In the face of verbal attacks from others, really powerful people can often do the five nos and ca

Mondo Social Updated on 2024-02-13

In interpersonal interactions, we inevitably encounter verbal aggression from others. These attacks can come from different sources, some are due to misunderstandings, some are due to conflicts of interest, and some may simply be venting the emotions of the other party. In the face of these attacks, the really powerful people do not choose to go-for-tat, but are able to do it".

1. Don't get angry.

The first thing to do in the face of verbal aggression is not to get angry. Getting angry will only put yourself in a more passive situation and will most likely make the attacker more proud. Not being angry does not mean swallowing your anger, but learning to face it with a calm mind.

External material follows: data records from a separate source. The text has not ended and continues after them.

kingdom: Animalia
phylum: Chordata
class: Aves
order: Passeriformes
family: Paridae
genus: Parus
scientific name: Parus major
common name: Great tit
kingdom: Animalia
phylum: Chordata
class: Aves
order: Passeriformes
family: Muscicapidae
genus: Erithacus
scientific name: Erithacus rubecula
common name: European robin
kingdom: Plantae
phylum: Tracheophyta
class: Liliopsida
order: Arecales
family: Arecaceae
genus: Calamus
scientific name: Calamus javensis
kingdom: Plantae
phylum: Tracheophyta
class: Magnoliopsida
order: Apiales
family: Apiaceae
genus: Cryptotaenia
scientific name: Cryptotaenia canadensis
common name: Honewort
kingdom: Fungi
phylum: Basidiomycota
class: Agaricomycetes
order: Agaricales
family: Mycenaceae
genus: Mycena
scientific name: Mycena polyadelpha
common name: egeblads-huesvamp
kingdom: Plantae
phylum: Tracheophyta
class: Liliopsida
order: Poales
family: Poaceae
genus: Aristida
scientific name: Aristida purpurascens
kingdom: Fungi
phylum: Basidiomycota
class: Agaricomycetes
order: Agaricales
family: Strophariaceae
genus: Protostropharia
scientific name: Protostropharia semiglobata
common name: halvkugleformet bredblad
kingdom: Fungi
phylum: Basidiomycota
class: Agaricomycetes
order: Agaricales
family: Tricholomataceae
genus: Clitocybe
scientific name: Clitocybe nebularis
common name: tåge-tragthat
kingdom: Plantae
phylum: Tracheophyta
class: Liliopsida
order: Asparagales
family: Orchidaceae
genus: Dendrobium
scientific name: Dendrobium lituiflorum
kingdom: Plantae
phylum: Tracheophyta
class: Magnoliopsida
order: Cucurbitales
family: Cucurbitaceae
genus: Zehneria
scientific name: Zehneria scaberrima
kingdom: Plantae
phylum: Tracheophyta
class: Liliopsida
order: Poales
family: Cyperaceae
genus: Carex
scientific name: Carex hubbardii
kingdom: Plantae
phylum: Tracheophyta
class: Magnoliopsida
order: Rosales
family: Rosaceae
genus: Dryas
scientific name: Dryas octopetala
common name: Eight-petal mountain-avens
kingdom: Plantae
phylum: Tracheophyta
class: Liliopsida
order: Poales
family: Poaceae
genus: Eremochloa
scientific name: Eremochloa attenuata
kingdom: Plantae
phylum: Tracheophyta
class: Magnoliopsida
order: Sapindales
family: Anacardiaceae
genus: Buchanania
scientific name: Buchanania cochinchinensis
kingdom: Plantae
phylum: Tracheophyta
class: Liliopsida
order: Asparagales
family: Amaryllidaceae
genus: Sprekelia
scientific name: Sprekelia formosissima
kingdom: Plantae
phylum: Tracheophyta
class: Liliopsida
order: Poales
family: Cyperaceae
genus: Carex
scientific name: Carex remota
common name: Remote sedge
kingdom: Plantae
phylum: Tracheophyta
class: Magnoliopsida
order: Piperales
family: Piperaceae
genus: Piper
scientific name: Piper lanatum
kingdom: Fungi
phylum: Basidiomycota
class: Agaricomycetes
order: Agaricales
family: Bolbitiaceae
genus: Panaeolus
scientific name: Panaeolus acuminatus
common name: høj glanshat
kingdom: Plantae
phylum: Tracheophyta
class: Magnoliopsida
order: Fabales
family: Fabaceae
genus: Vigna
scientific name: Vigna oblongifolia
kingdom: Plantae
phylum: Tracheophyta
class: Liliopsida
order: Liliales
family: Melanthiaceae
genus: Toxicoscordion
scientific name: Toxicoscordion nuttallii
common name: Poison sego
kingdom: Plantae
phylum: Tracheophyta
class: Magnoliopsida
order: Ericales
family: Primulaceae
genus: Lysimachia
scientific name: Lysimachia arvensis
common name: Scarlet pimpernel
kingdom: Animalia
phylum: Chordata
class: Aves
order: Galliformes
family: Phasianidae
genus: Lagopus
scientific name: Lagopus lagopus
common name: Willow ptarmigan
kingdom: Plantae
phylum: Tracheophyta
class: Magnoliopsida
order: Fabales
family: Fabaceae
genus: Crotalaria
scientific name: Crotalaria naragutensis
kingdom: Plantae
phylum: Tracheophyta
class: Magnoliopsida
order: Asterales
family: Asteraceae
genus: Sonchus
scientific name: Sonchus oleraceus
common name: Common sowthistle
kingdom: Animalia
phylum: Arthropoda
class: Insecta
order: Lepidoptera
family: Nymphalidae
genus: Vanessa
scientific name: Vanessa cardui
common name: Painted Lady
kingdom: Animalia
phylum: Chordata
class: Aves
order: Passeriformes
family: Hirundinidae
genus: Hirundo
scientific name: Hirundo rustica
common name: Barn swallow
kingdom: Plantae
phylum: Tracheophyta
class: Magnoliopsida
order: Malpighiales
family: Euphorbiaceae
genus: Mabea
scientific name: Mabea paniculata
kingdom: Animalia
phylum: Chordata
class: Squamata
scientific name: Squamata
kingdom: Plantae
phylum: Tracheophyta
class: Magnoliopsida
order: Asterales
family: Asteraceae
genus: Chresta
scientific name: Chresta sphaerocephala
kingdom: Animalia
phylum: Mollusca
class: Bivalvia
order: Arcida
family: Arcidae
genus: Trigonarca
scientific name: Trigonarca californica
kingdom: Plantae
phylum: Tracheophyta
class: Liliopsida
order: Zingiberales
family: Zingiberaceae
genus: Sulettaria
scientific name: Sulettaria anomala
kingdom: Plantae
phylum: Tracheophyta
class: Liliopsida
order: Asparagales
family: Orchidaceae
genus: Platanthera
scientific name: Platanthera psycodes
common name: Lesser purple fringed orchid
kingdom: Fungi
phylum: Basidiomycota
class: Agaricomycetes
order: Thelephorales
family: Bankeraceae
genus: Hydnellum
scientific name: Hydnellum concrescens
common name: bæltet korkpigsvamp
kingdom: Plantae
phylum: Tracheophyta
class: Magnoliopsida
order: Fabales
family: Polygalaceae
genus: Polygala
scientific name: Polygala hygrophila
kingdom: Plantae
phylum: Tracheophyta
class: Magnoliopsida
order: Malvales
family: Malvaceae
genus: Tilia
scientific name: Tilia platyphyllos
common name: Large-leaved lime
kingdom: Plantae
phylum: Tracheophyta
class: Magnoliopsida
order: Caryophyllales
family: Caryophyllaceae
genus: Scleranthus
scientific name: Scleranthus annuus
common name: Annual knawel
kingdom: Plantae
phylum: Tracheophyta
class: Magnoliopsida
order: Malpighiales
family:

Remember, the other person's words do not represent what they really think, and are likely to be a catharsis of their emotions.

2. No refutation.

Many people's first reaction when confronted with verbal aggression is to refute it. But the really good know that rebuttals often only make things worse. They choose not to refute, not because they agree with the other person's point of view, but because they understand that in an emotional state, any rebuttal can be used by the other person to further deteriorate the relationship.

3. No explanation.

When misunderstood, people tend to rush to explain. However, the really good people know that explanations tend to only get darker and darker. They choose not to explain, not because they have some ulterior secrets, but because they believe that time will tell. In their view, an explanation is a feeble argument, and it is better to prove their innocence with actions.

Fourth, no retaliation.

In the face of verbal aggression, someone may choose to retaliate. But retaliation will only complicate things and may even lead to greater conflict. Really powerful people know that revenge is not the solution to the problem, they choose tolerance and understanding, and use a tolerant attitude to resolve the hostility of the other party.

5. Don't run away.

Although there is no refutation, no explanation, no anger, no revenge, it does not mean that the really good people will run away from the problem. They know that running away will only make the problem worse. They will choose to face the problem head-on and solve it through communication and exchange. They believe that it is only through face-to-face communication that they can truly understand each other's thoughts and feelings and find the best way to solve problems.

In short, in the face of verbal attacks from others, really powerful people are able to "not get angry, not refuge, not explain, not retaliate, and not escape." They deal with it with a calm mind, and use wisdom and courage to resolve conflicts. This way of dealing with it can not only protect oneself, but also maintain harmonious interpersonal relationships. Remember, when confronted with verbal aggression, do "can't go wrong."